Until two years ago Owen Mumford outsourced all of its prototyping, using a variety of techniques – like 3D printing, injection moulding, CNC machining and metal fabrication – as each application demanded. Toby Cowe, technology development group manager, explained the approach when it was important to get components made in the correct materials: “Three years ago we would go to a soft tool manufacturer. That would have cost round about £4000 to £6000, and it would have taken two to six weeks to make a tool.”

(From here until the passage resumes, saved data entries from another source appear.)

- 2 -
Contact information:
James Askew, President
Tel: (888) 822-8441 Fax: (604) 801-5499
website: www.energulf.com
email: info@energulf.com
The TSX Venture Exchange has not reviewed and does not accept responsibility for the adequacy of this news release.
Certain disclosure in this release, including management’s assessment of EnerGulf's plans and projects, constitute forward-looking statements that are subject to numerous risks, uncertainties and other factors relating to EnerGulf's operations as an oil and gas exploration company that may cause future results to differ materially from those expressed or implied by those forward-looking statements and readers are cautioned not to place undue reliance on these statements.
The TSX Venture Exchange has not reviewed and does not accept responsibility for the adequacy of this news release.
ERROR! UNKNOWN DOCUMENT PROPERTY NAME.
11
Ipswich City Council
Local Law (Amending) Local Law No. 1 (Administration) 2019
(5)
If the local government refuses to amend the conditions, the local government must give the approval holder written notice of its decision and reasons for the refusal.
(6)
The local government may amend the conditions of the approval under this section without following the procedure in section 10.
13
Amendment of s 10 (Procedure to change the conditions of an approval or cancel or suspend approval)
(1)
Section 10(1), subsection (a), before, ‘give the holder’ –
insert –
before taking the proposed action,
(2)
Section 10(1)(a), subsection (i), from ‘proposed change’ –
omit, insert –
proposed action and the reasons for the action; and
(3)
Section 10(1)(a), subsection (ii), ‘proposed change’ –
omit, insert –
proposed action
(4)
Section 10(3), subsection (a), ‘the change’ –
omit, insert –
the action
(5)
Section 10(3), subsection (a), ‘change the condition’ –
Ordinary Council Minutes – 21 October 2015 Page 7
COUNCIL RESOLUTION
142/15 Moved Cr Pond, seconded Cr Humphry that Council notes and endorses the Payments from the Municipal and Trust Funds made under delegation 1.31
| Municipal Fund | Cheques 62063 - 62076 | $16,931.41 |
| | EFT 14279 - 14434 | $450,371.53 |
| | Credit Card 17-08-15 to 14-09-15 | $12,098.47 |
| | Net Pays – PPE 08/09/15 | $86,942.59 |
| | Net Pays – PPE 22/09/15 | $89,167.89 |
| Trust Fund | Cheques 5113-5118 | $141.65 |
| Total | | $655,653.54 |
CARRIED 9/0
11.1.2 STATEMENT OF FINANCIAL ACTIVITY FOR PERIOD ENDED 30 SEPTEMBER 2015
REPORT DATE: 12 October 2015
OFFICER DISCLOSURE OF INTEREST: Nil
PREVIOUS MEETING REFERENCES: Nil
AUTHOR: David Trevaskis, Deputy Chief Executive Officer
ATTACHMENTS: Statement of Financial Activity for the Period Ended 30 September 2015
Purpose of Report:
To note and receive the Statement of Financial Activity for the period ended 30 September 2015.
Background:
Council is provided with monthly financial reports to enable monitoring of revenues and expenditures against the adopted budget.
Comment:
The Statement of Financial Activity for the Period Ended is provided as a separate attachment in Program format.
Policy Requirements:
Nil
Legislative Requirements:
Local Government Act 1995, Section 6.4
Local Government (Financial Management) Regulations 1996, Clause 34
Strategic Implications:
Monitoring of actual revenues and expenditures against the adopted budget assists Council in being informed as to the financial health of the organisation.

It may have been accepted industry practice and timescales, but it was not helping the company meet its prototyping schedules. Varde started investigating the potential of buying a 3D printer outright. “We looked very carefully at what the cost benefit of doing it was, and they were really quite significant. We saved the money back we were spending on prototyping within about 12 months. The printer actually exceeded our expectations, in terms of how it assisted us. We were expecting to get about 50% reduction in our outsourcing of our prototyping work, and we've achieved about a 95% reduction.”

The machine selected was the Objet 260 from Stratasys, selected at the time because Varde and Cowe believed it to be the most accurate on the market with resolution of 16um. As stated before, even with high quality printing at their disposal, printing prototype parts was of limited use. “Direct 3D printing can be suitable for dental applications or potentially surgical applications, but when you're looking at high volume products such as lancing devices or drug delivery devices, the inherent variability and weakness of the materials that are currently available from 3D printing would introduce risk and significant cost to the product as well. So we are using the 3D printer to create tools with which we can then use whatever material we want.”

With an injection moulding machine sitting alongside the 3D printer in the lab, prototypes are thus produced overnight, in end product materials, without the lengthy and costly procedure of having to outsource the tool design.

Cowe’s team has taken the process one step further by standardising the insert sizes. A metal bolster holds the insert (the tool) which can be of two standard sizes 70 x 70mm or 140 x 230mm. This simple innovation has opened up usage of the printer to the whole design team. Varde commented: “If it had been just left ad hoc everybody would have to reinvent the wheel every time they were trying to do something. This way all they have to worry about is getting the cavity right and then the rest of it is all predetermined. That's what makes it so much easier and faster to use as a prototyping tool for a wider group of people.”

It has made the whole design and prototyping process far more dynamic, as Varde explains: “We can do three iterations in three days rather than three months. Our ability to fail early is improved by having the technology. So there's been not only the tangible benefits, the reduction in cost of paying to outsource the prototyping, but we've also had the added benefit of dramatically increasing the speed of our ability to prototype quickly and fail early, and also our ability to then change what the design is, based on our understanding of what we get from those prototypes.”

And such has been the success that Varde is considering expanding the 3D printing capability. “We are considering maybe having one or two lower end machines - more your kind of desktop type of machine - just to give another string to our bow, to do very quick representational models. There are some relatively small machines now for £1500 that can produce some relatively passable representational models, just to get some early ideas.”

The Stratasys Objet 260 Connex printer features dual jetting technology, which allows the use of ‘digital materials’ – combining two base resins in specific concentrations to provide a whole range of materials of certain hardness, opacity, flexibility or thermal properties. Build size is 255 x 252 x 200mm and the layers (i.e. the resolution) is 16 microns.

Describing the choice of the Objet 260, Varde said; “But we had a look across the board at various technologies and this was one that I think for us, for our particular needs, was head and shoulders above some of the others.”